Cori, et al. outlined three components they found necessary in order to have useable data for analysis and decision making: 1) collecting relevant data, 2) optimizing data quality, and 3) data availability [22]. Based on challenges described in this manuscript along with Durski, et al. Development, Use, and Impact of a Global Laboratory Database During the 2014 Ebola Outbreak in West Africa [3], the authors agree with the recommendation from Cori, et al. and encourage this framework for future data system development. Further, in order to use design thinking to strengthen health information systems and to increase the likelihood of the output being adopted, we identified five conditions that should also be present:

  1. i)

    Leadership should be involved from the beginning and have the interest and capacity to allocate resources and time accordingly. The senior leadership within the Ministry of Health and Incident Command Structure in Guinea, Liberia and Sierra Leone all supported the development of a data collection and reporting system and allocated staff accordingly to work with us in the development of the system,

  2. ii)

    There needs to be an environment in which change is required. This was evident by the acute challenges associated with the outbreak and the need for and lack of timely and accurate data to inform decisions,

  3. iii)

    Strong engagement with end-users and all stakeholders is necessary. Even though there were over 60 stakeholders across three countries in multiple languages, following design thinking principles allowed for a wide-range of requirements from data collectors to analysts to decision makers to be collected, analyzed, and incorporated into the final system,

  4. iv)

    Strong coordination and facilitation are important. Ensuring that all stakeholders and end-users contributed to all phases ensures short-term and long-term buy-in of the system.

  5. v)

    Designing and developing a system which is multi-purpose and addresses complex challenges requires everyone involved in the process to be flexible and have a growth mindset.
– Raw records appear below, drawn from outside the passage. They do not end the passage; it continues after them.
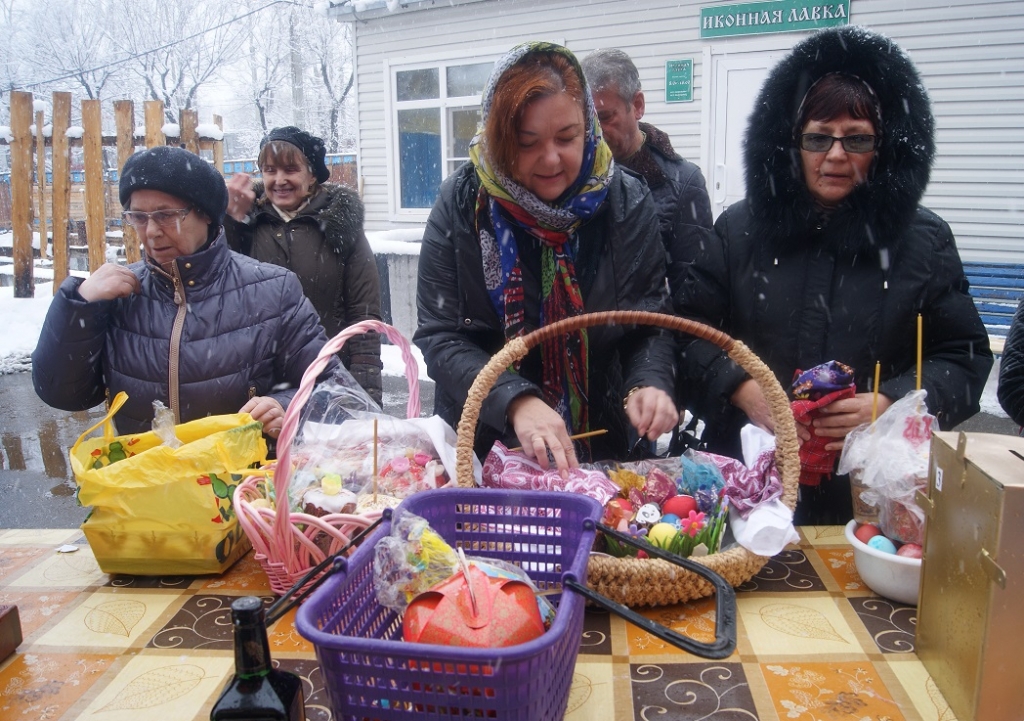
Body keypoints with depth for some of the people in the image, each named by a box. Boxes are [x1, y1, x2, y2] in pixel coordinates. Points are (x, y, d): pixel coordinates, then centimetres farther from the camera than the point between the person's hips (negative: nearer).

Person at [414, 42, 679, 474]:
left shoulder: (625, 201, -9)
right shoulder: (462, 203, -13)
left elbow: (648, 325, -3)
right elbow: (439, 337, -15)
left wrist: (649, 383, -24)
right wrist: (514, 401, -31)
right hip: (481, 445, -1)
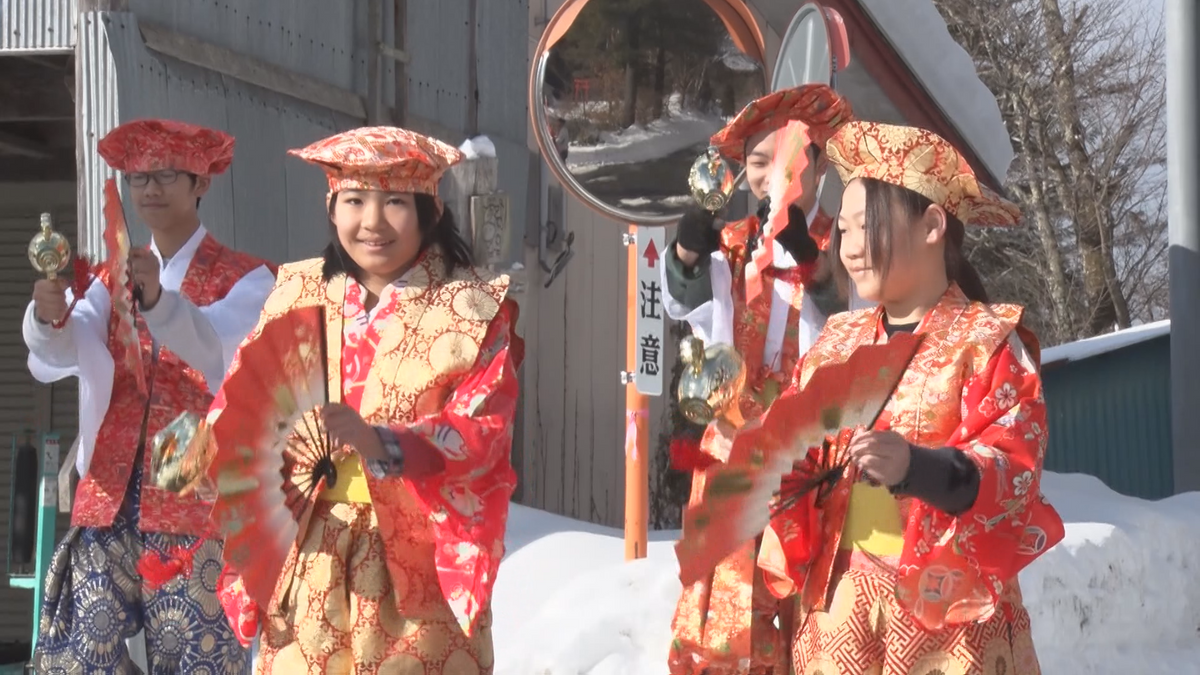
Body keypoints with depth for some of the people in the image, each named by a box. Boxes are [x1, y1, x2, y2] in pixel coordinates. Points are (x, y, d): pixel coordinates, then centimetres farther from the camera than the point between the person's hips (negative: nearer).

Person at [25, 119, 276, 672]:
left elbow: (217, 353, -20)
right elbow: (56, 357, -5)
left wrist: (159, 298, -39)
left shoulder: (244, 279, 2)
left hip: (199, 502, -4)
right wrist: (49, 317, -28)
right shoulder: (111, 279, 15)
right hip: (109, 500, 4)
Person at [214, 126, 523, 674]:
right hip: (307, 566, 3)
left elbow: (483, 432, -13)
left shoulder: (474, 309, -2)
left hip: (420, 567, -2)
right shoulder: (299, 293, 8)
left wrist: (378, 443, -29)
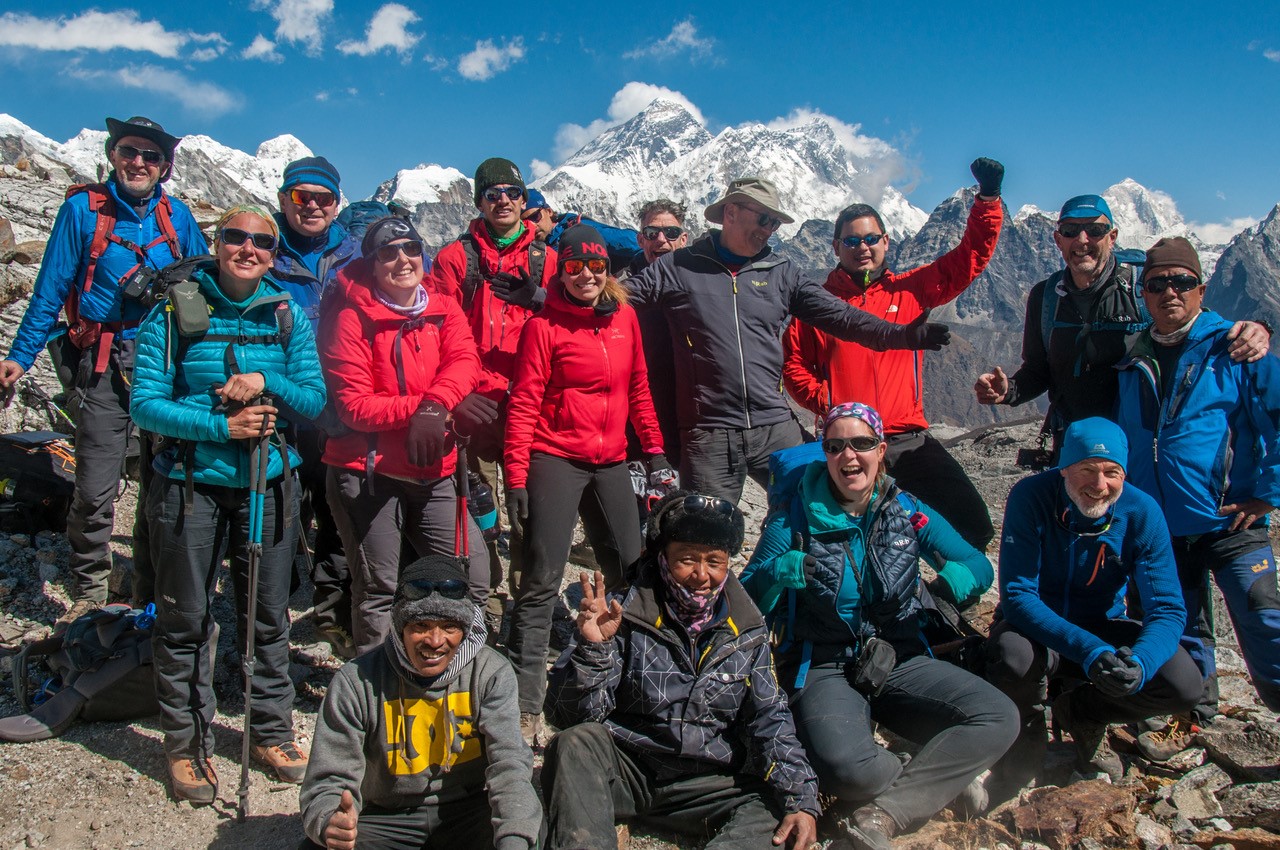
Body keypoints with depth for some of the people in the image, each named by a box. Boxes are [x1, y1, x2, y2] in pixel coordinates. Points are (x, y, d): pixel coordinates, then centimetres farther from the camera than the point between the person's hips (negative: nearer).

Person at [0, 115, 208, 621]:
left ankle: (154, 595, 22)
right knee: (95, 489, -5)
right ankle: (88, 595, 12)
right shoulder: (83, 209, 2)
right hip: (105, 366, -3)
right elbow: (50, 289, 3)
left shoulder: (177, 216, 9)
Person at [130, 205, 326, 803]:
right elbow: (145, 405, -7)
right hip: (190, 484, -2)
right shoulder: (174, 312, -2)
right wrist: (220, 425, -19)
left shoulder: (289, 316, 6)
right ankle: (186, 743, 21)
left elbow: (315, 398, 2)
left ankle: (272, 732, 28)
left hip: (269, 483, 2)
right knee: (185, 620, 5)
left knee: (268, 616, 11)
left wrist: (267, 383, -17)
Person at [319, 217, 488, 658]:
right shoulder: (352, 318, -6)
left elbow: (464, 363, -9)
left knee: (474, 580, 5)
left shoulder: (443, 309, 8)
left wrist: (434, 406, -28)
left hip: (433, 472, 4)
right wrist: (418, 407, -22)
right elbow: (353, 405, -12)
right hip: (368, 471, -4)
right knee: (377, 592, 7)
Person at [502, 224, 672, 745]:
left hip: (610, 462, 5)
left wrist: (654, 450, 13)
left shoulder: (624, 316, 8)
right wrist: (516, 477, -13)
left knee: (629, 573, 11)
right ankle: (524, 707, 1)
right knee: (542, 580, -6)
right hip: (555, 460, -5)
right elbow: (524, 404, -8)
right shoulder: (545, 325, -6)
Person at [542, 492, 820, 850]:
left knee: (773, 814, -22)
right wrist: (593, 647, -30)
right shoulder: (623, 617, -10)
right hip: (622, 767, -3)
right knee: (575, 744, -31)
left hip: (706, 783, 3)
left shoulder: (747, 631, 2)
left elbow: (769, 722, 3)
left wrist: (801, 800, -12)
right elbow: (571, 716, -12)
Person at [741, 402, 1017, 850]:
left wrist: (957, 577, -17)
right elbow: (748, 601, -6)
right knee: (844, 766, -34)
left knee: (999, 718, -21)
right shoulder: (793, 517, -4)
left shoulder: (907, 511, 5)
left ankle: (884, 811, -15)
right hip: (823, 669, -3)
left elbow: (978, 565, 7)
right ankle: (939, 779, -2)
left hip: (899, 660, 4)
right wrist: (781, 572, -28)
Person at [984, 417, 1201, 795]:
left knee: (1184, 685, -21)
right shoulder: (1031, 497, -23)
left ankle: (1079, 713, 10)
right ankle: (1026, 740, -2)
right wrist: (1087, 650, -41)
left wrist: (1140, 662, -38)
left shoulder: (1142, 512, -15)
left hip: (1102, 628, 3)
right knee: (1013, 654, -37)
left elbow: (1167, 608, -15)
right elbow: (1017, 595, -27)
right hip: (1037, 628, -3)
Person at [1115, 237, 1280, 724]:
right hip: (1160, 530, 5)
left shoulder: (1234, 351, -5)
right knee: (1182, 638, 15)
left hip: (1230, 524, -4)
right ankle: (1196, 723, 30)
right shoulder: (1132, 364, 9)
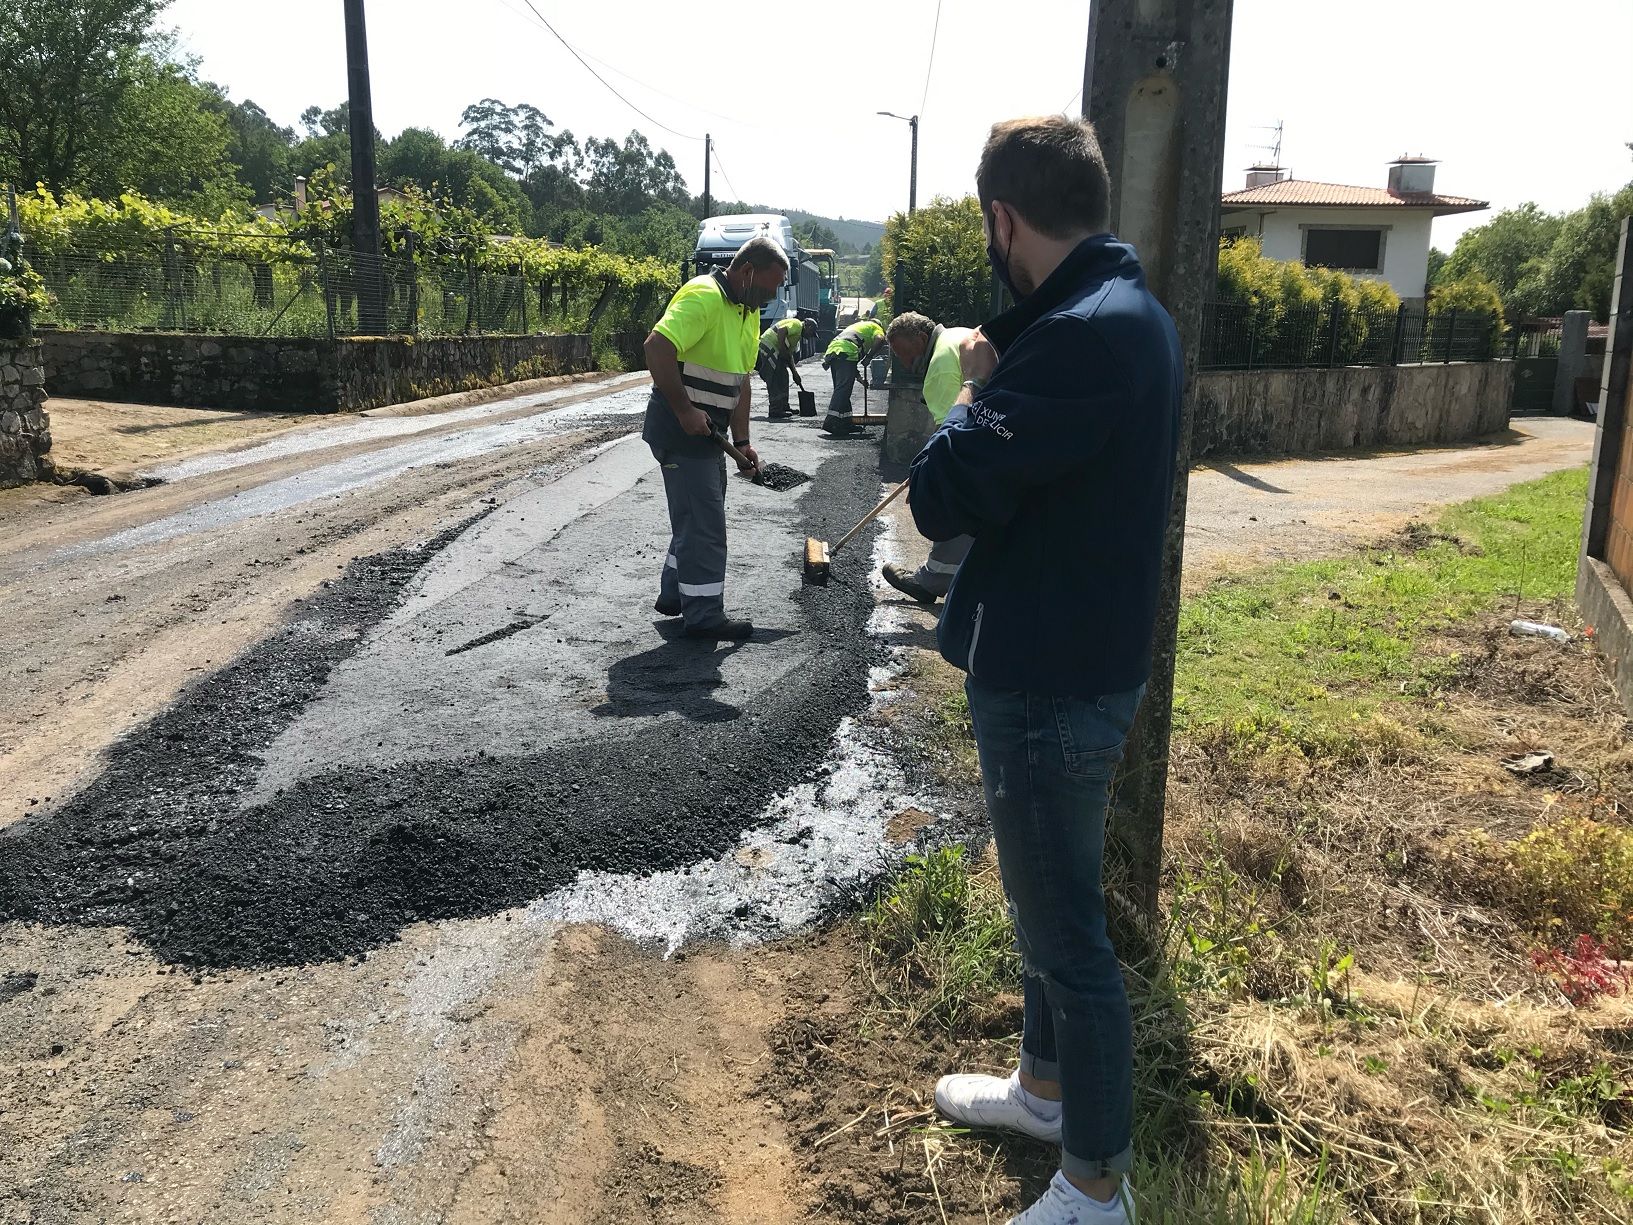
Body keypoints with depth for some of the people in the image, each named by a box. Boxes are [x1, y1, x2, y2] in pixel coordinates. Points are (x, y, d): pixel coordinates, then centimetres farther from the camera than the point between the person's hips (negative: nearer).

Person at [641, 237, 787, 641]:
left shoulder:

The inherently chaotic nature of an outbreak poses a unique set of limitations when implementing response strategies and operational research. As a result of the time pressures, the meetings with stakeholders and end-users were conducted in an ad-hoc manner by country instead of in a large, collaborative group setting by bringing together stakeholders across the region. Additionally, this was complicated due to the French and English language requirements and poor flight and transportation connectivity between Guinea, Liberia and Sierra Leone at this time of the outbreak. Additional experts in design, user experience, and data science fields could have been included in the design thinking phase. While the authors attempted to include these specialities, it was not possible due to the tight timelines of the outbreak and limited resources allocated to the creation of the data collection and reporting system. These experts could have provided unique and complementary perspectives during the design phase when working side by side with end-users. Despite numerous challenges, the design thinking methodology was paramount in developing a data collection and reporting system during one of the most complicated outbreaks to date [3]. The authors suggest the continued testing and use of design thinking to solve health system related challenges that arise during disease outbreaks and health emergencies, particularly those which rely heavily on end-users to be successful and sustainable.